В своей следующей статье из Нью-Йорка, через три недели после открытия выставки, Мак-Гахан отмечала, что интерес к картинам «великого русского», как многие теперь именуют Верещагина, не ослабевает. В корреспонденции говорилось: «Размеры газетной статьи не позволяют привести хотя бы некоторые выписки из всех тех восторженных, хвалебных, длинных отзывов о Верещагине и картинах его, которые появляются даже в таких влиятельных и распространенных органах печати, как Harper’s Weekly Churchman (религиозная газета). Independent, Epoch, Critic…» Мнение «Critic» всё же приводилось: «Все, посещающие выставку, волей-неволей становятся русофилами… Его гений построен на таких широких основаниях, что для него не существует условностей… Колоссом высится он поверх их — как вершины Гималаев высятся поверх облаков. Подобно своим собратьям на литературной арене, подобно Гоголю, Толстому, Достоевскому, Верещагин производит великие творения свои не ради искусства, но ради человечества вообще и в особенности ради русской „народности“… Верещагину есть что оповестить миру — и он это оповещает так, что весь мир приостанавливается и внимает ему» [356].
Пока американцы знакомились с картинами Верещагина, сам художник знакомился с Америкой, и о своих впечатлениях он рассказал впоследствии в газетных заметках, публиковавшихся под рубрикой «Листки из записной книжки», и в очерках, увидевших свет на страницах журнала «Искусство и художественная промышленность». Он признавался, что Нью-Йорк его поразил, и попутно делился наблюдением о том, как воспринимали этот город многие европейцы: «…Во всех читанных до того времени описаниях и слышанных рассказах сквозило точно желание старшего брата подтрунивать над младшим, его обгоняющим и, пожалуй, во многом уже обогнавшим».
Американская пресса, успевшая еще до открытия выставки прожужжать читателям все уши о том, что их посетила европейская знаменитость, вероятно, немало способствовала его популярности.
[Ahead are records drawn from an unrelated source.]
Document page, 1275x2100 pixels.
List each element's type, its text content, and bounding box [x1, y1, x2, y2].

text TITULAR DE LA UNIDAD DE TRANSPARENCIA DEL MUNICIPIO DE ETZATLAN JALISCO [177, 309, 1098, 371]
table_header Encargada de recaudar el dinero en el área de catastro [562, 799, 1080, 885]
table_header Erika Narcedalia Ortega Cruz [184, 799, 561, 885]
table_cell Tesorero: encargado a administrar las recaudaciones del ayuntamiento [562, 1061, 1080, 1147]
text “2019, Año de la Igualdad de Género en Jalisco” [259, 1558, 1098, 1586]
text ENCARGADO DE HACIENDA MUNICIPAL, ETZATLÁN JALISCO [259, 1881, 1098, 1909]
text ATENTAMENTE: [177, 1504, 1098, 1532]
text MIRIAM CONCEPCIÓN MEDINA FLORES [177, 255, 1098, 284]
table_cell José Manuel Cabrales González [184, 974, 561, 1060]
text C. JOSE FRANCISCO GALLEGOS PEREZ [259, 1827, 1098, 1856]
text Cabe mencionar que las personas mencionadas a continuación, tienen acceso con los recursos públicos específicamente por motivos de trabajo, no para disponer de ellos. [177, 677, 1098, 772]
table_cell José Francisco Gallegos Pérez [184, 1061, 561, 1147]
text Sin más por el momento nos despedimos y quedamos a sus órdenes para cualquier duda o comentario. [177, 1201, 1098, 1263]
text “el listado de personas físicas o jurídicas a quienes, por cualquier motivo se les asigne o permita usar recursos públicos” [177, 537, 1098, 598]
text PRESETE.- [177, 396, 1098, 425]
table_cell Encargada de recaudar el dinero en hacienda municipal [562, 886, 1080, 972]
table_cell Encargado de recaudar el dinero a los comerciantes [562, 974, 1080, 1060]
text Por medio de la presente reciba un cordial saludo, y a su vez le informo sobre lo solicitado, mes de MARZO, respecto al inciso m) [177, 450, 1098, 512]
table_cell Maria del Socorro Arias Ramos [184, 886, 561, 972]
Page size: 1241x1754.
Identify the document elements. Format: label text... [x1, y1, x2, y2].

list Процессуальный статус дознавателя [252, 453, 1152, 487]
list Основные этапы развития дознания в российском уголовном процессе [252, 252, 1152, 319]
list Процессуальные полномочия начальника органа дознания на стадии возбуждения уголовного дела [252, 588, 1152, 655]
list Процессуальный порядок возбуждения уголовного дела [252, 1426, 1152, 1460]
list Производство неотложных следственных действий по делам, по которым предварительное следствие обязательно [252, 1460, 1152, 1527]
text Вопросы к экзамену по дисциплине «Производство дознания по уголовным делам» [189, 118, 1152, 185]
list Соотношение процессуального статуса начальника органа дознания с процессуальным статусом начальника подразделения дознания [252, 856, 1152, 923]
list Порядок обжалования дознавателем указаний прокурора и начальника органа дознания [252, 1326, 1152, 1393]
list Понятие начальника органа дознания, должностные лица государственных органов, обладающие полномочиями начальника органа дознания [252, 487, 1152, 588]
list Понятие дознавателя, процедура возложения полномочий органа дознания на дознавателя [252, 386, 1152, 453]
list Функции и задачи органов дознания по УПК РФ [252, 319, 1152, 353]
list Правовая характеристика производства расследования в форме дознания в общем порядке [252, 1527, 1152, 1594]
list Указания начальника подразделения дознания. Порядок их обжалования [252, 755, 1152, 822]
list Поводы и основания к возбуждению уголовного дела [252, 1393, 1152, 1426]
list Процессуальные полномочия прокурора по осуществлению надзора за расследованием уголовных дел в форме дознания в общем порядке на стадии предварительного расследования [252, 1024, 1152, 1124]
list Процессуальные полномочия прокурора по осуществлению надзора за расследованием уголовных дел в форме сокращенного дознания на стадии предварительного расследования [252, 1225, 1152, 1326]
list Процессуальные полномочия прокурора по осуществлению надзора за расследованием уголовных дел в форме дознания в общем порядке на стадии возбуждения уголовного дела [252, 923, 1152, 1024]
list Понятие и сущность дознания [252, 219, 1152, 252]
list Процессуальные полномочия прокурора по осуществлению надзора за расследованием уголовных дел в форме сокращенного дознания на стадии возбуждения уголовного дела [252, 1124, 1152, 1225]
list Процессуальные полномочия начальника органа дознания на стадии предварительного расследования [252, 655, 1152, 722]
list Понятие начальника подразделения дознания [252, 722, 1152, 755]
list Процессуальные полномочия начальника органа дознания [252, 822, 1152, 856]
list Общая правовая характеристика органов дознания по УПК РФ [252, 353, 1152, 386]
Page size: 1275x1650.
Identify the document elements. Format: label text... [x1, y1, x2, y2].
Русский художник был принят на самом высоком уровне. В Вашингтоне он удостоился короткой аудиенции у недавно избранного президента США Гровера Кливленда. Сам прием оставил у художника хорошее впечатление: церемония, писал он, «проста и непритязательна — нет ни расшитых лакеев, ни ожидания с перешептыванием». Впрочем, долго разговаривать с президентом не пришлось — сказав гостю несколько общих фраз, тот раскланялся. «Дел у него, видимо, было по горло, — заметил Верещагин, — потому что рукава были засучены» [357].
Василий Васильевич был принят, как он писал, в «лучшем клубе Вашингтона» на правах почетного гостя и познакомился там с некоторыми видными представителями местного общества — племянником Наполеона I полковником Патерсон-Бонапартом, генералом Шерманом и др. «Генерал Шерман, — вспоминал художник, — один из героев войны Северных Штатов с Южными, несмотря на свою деревянную ногу, обошел со мной и показал все здания Капитолия, богато украшенные мрамором» [358].
Гостя из России свозили к знаменитому изобретателю Томасу Эдисону, оборудовавшему свои мастерские недалеко от Нью-Йорка. Тот продемонстрировал Верещагину одно из своих технических чудес — фонограф и с полной уверенностью говорил, что очень скоро с его помощью можно будет уже без шумовых помех воспроизводить разные записи — речей государственных деятелей, концертов, опер… Практичный американец доверительно делился с гостем своими планами и надеждами: «Пока это только любопытно, но скоро будет искусством, и я возьму за эту штуку пару миллионов». Эдисон рассказывал художнику, что писатель Марк Твен, его большой друг, полюбил эту «штуку» и теперь, заезжая сюда, в случае отсутствия хозяина наговаривает на фонограф различные забавные новости, а самому изобретателю после возвращения домой доставляет немалое удовольствие прослушать всё сообщенное ему первым юмористом Америки.
Одну из отличительных черт американцев Верещагин усмотрел в чрезвычайно развитом в обществе культе денег. «Там, — писал он, — есть ужасное обыкновение определять цену человека величиной его капитала — про незнакомого спрашивают: „Что он стоит?“ Отвечают, например: „500 000 долларов, но два года тому назад он стоил миллион“. Такой прием определения людей нам, европейцам, мало симпатичен» [359].
Подметил Верещагин и распространенную в Америке любовь к «большому, грандиозному». «Один весьма приличный господин, — вспоминал художник, — говоривший искренне и серьезно, выразился в беседе со мной так: „Мы, американцы, высоко ценим ваши работы, г. Верещагин; мы любим всё грандиозное: большие картины, большой картофель…“» [360]. К счастью, большинство посетителей выставки в Нью-Йорке подходили к оценке картин русского художника всё же с иными критериями.